Zonae pellucidae were isolated from 150 oocytes by freeze thawing four times in 100 µl PBS, pH 7.4, 0.1% IGEPAL CA-630 (Sigma-Aldrich), and 0.5 M NaCl. Isolated zonae were solubilized in 30 µl PBS, 0.4% PVP, and 0.1% SDS by heating at 60°C for 30 min. Solubilized zona samples were incubated with recombinant ovastacin at 37°C over time (0–8 h), and cleavage was analyzed by immunoblotting with mAb M2c.2.

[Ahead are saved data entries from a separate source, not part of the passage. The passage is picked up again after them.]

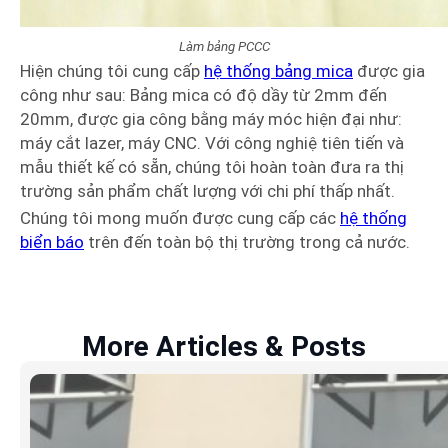
Làm bảng PCCC
Hiện chúng tôi cung cấp
hệ thống bảng mica
được gia
công như sau: Bảng mica có độ dầy từ 2mm đến
20mm, được gia công bằng máy móc hiện đại như:
máy cắt lazer, máy CNC. Với công nghiệ tiên tiến và
mẫu thiết kế có sẵn, chúng tôi hoàn toàn đưa ra thị
trường sản phẩm chất lượng với chi phí thấp nhất.
Chúng tôi mong muốn được cung cấp các
hệ thống
biển báo
trên đến toàn bộ thị trường trong cả nước.
More Articles & Posts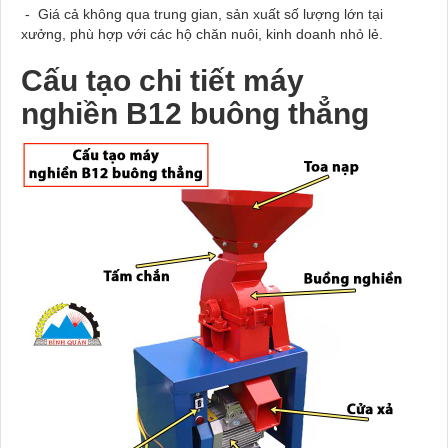
-
Giá cả không qua trung gian, sản xuất số lượng lớn tại
xưởng, phù hợp với các hộ chăn nuôi, kinh doanh nhỏ lẻ.
Cấu tạo chi tiết máy
nghiền
B12 buông thẳng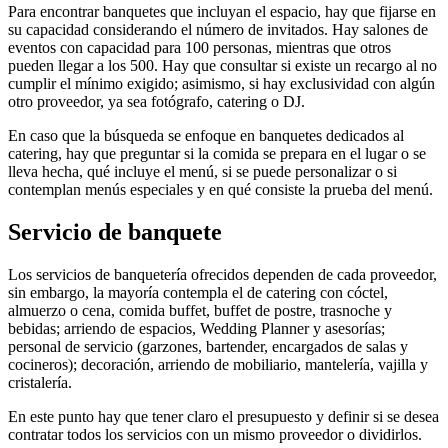
Para encontrar banquetes que incluyan el espacio, hay que fijarse en
su capacidad considerando el número de invitados. Hay salones de
eventos con capacidad para 100 personas, mientras que otros
pueden llegar a los 500. Hay que consultar si existe un recargo al no
cumplir el mínimo exigido; asimismo, si hay exclusividad con algún
otro proveedor, ya sea fotógrafo, catering o DJ.
En caso que la búsqueda se enfoque en banquetes dedicados al
catering, hay que preguntar si la comida se prepara en el lugar o se
lleva hecha, qué incluye el menú, si se puede personalizar o si
contemplan menús especiales y en qué consiste la prueba del menú.
Servicio de banquete
Los servicios de banquetería ofrecidos dependen de cada proveedor,
sin embargo, la mayoría contempla el de catering con cóctel,
almuerzo o cena, comida buffet, buffet de postre, trasnoche y
bebidas; arriendo de espacios, Wedding Planner y asesorías;
personal de servicio (garzones, bartender, encargados de salas y
cocineros); decoración, arriendo de mobiliario, mantelería, vajilla y
cristalería.
En este punto hay que tener claro el presupuesto y definir si se desea
contratar todos los servicios con un mismo proveedor o dividirlos.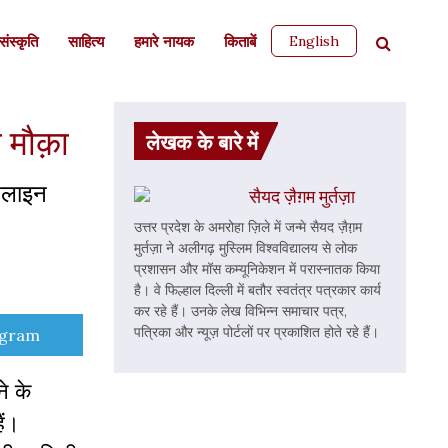
English
ंस्कृति
साहित्‍य
हमारे नायक
किताबें
 मौक़ा
लेखक के बारे में
ऑनलाइन
सैयद ज़ैग़म मुर्तज़ा
उत्तर प्रदेश के अमरोहा ज़िले में जन्मे सैयद ज़ैग़़म
मुर्तज़ा ने अलीगढ़ मुस्लिम विश्वविद्यालय से लोक
प्रशासन और मॉस कम्यूनिकेशन में परास्नातक किया
है। वे फिल्हाल दिल्ली में बतौर स्वतंत्र पत्रकार कार्य
कर रहे हैं। उनके लेख विभिन्न समाचार पत्र,
पत्रिका और न्यूज़ पोर्टलों पर प्रकाशित होते रहे हैं।
e
egram
े के
ैं।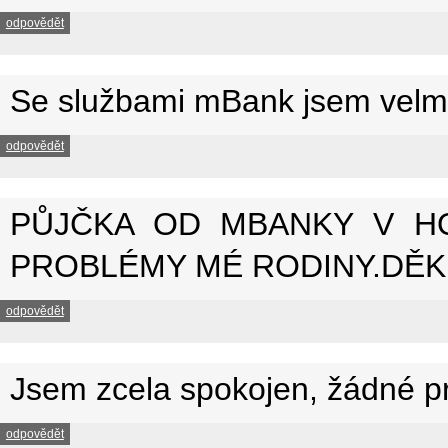
odpovědět
Se službami mBank jsem velmi
odpovědět
PŮJČKA OD MBANKY V HO
PROBLÉMY MÉ RODINY.DĚK
odpovědět
Jsem zcela spokojen, žádné p
odpovědět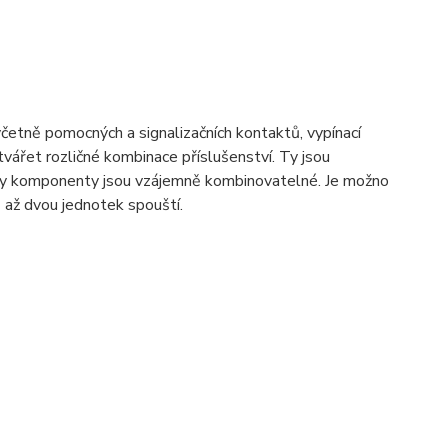
včetně pomocných a signalizačních kontaktů, vypínací
ářet rozličné kombinace příslušenství. Ty jsou
hny komponenty jsou vzájemně kombinovatelné. Je možno
 až dvou jednotek spouští.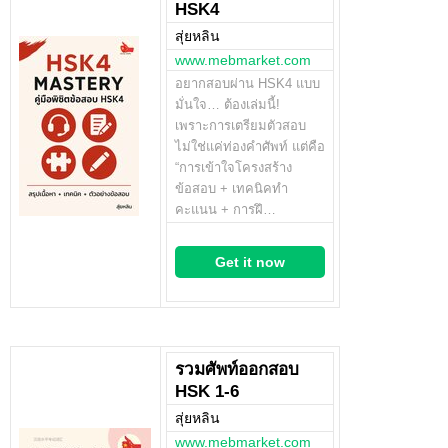
HSK4
สุ่ยหลิน
www.mebmarket.com
อยากสอบผ่าน HSK4 แบบ
มั่นใจ… ต้องเล่มนี้!
เพราะการเตรียมตัวสอบ
ไม่ใช่แค่ท่องคำศัพท์ แต่คือ
“การเข้าใจโครงสร้าง
ข้อสอบ + เทคนิคทำ
คะแนน + การฝึ…
Get it now
รวมศัพท์ออกสอบ
HSK 1-6
สุ่ยหลิน
www.mebmarket.com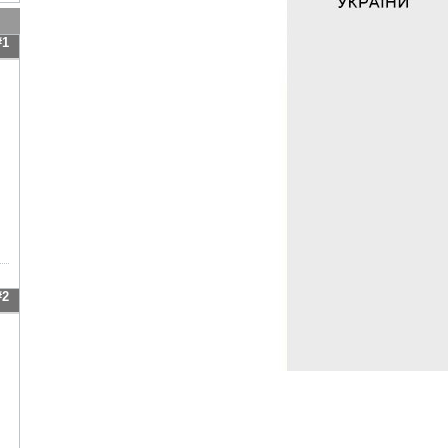
#1
#2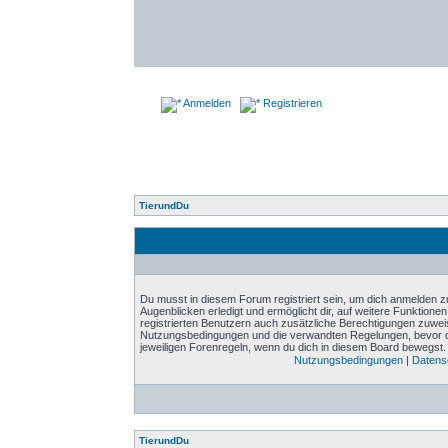
Anmelden
Registrieren
TierundDu
Du musst in diesem Forum registriert sein, um dich anmelden zu
Augenblicken erledigt und ermöglicht dir, auf weitere Funktione
registrierten Benutzern auch zusätzliche Berechtigungen zuwei
Nutzungsbedingungen und die verwandten Regelungen, bevor du d
jeweiligen Forenregeln, wenn du dich in diesem Board bewegst.
Nutzungsbedingungen
|
Datensc
TierundDu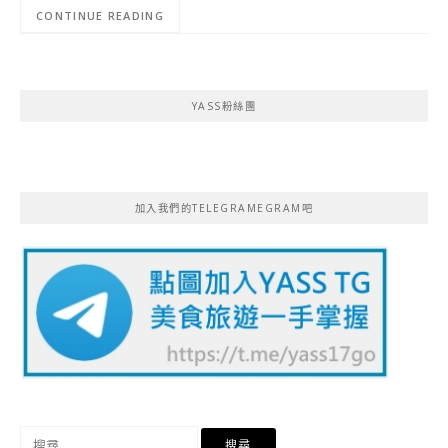
CONTINUE READING
YASS粉絲團
加入我們的TELEGRAMEGRAM吧
搜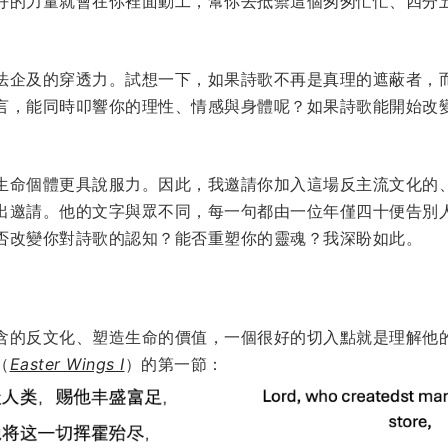
好的力量就會在你裡面動工，幫你去抵禦這個匆匆忙忙、四分
法企及的穿透力。試想一下，如果詩歌不再是真理的遮蔽者，
言，能同時叩響你的理性、情感與身體呢？如果詩歌能開始改
生命個體更具說服力。因此，我邀請你加入這場反主流文化的
出邀請。他的文字與眾不同，每一句都由一位年僅四十便告別
否改變你對詩歌的認知？能否重塑你的靈魂？我深盼如此。
含的反文化、塑造生命的價值，一個很好的切入點就是理解他
（
Easter Wings I
）的第一節：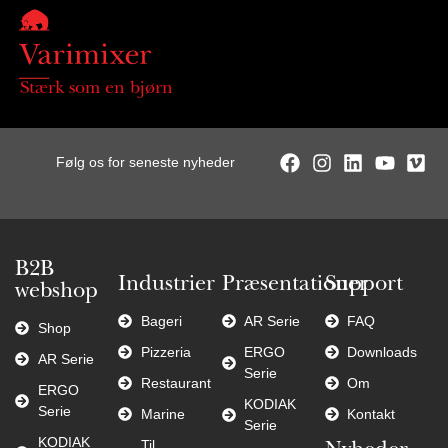
Stærk som en bjørn
Følg os for seneste nyheder
B2B
Industrier
Præsentationer
Support
webshop
Bageri
AR Serie
FAQ
Shop
Pizzeria
ERGO
Downloads
AR Serie
Serie
Restaurant
Om
ERGO
KODIAK
Serie
Marine
Kontakt
Serie
KODIAK
Til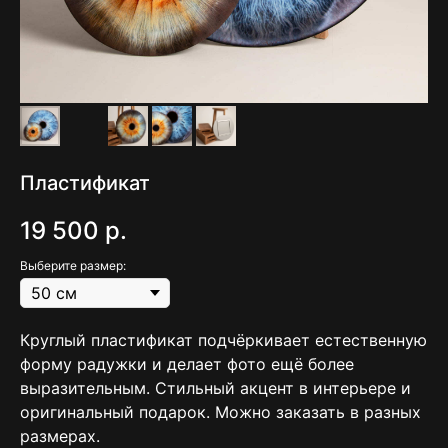
Пластификат
19 500
р.
Выберите размер:
Круглый пластификат подчёркивает естественную
форму радужки и делает фото ещё более
выразительным. Стильный акцент в интерьере и
оригинальный подарок. Можно заказать в разных
размерах.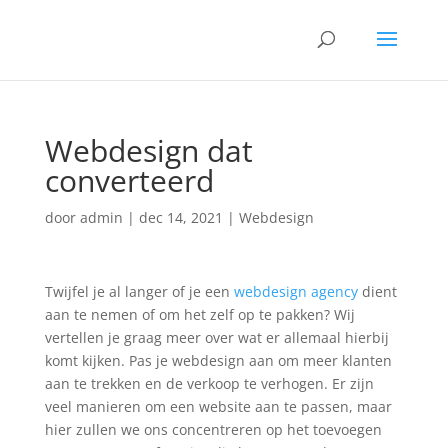
Webdesign dat
converteerd
door
admin
|
dec 14, 2021
|
Webdesign
Twijfel je al langer of je een
webdesign agency
dient
aan te nemen of om het zelf op te pakken? Wij
vertellen je graag meer over wat er allemaal hierbij
komt kijken. Pas je webdesign aan om meer klanten
aan te trekken en de verkoop te verhogen. Er zijn
veel manieren om een ​​website aan te passen, maar
hier zullen we ons concentreren op het toevoegen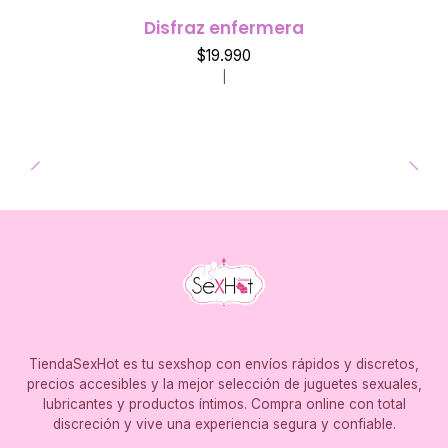
Disfraz enfermera
$19.990
|
TiendaSexHot es tu sexshop con envíos rápidos y discretos,
precios accesibles y la mejor selección de juguetes sexuales,
lubricantes y productos íntimos. Compra online con total
discreción y vive una experiencia segura y confiable.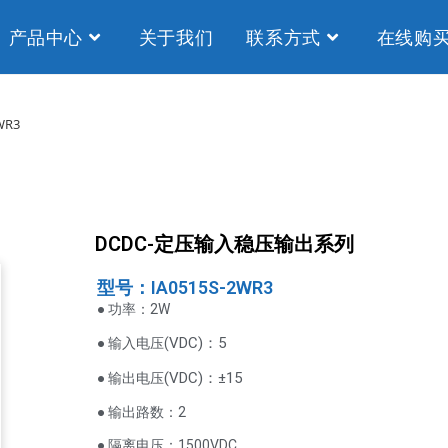
产品中心
关于我们
联系方式
在线购
WR3
DCDC-定压输入稳压输出系列
型号：IA0515S-2WR3
● 功率：2W
VDC
)：5
● 输入电压(
(
VDC
)
：±15
● 输出电压
● 输出路数：2
● 隔离电压：1500VDC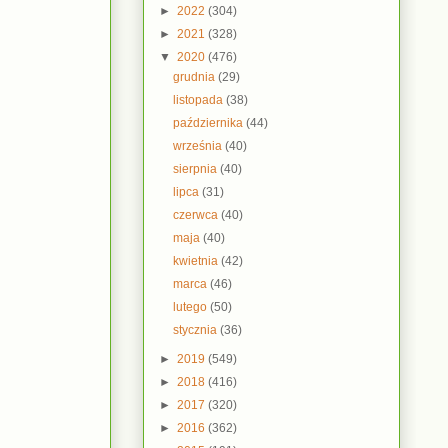
►
2022
(304)
►
2021
(328)
▼
2020
(476)
grudnia
(29)
listopada
(38)
października
(44)
września
(40)
sierpnia
(40)
lipca
(31)
czerwca
(40)
maja
(40)
kwietnia
(42)
marca
(46)
lutego
(50)
stycznia
(36)
►
2019
(549)
►
2018
(416)
►
2017
(320)
►
2016
(362)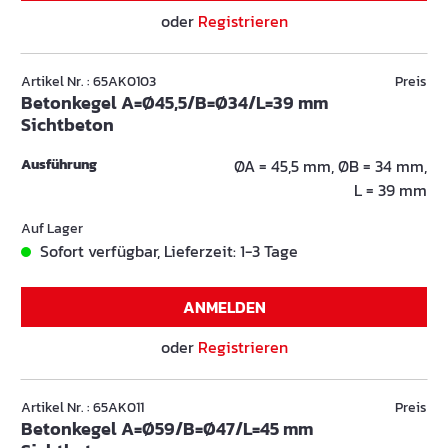
oder
Registrieren
Artikel Nr. : 65AK0103
Preis
Betonkegel A=Ø45,5/B=Ø34/L=39 mm
Sichtbeton
Ausführung
ØA = 45,5 mm, ØB = 34 mm,
L = 39 mm
Auf Lager
Sofort verfügbar, Lieferzeit: 1-3 Tage
ANMELDEN
oder
Registrieren
Artikel Nr. : 65AK011
Preis
Betonkegel A=Ø59/B=Ø47/L=45 mm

We appreciate the advice and assistance of Drs. Chuxia Deng and Cuiling Li (Mouse Core Facility, National Institute of Diabetes and Digestive and Kidney Diseases, Bethesda, MD) in establishing mutant mouse lines as well as Drs. Dominic Esposito and William Gillete for expression of recombinant proteins (Protein Expression Laboratory, National Cancer Institute at Frederick, Frederick, MD).
This research was support by the Intramural Research Program of the National Institute of Diabetes and Digestive and Kidney Diseases of the National Institutes of Health.
Note added in proof. While this manuscript was under review, Sachdev et al. (2012. Dev. Biol. doi:10.1016/j.ydbio.2011.12.021) reported on SAS1B, which is the same protein as ovastacin.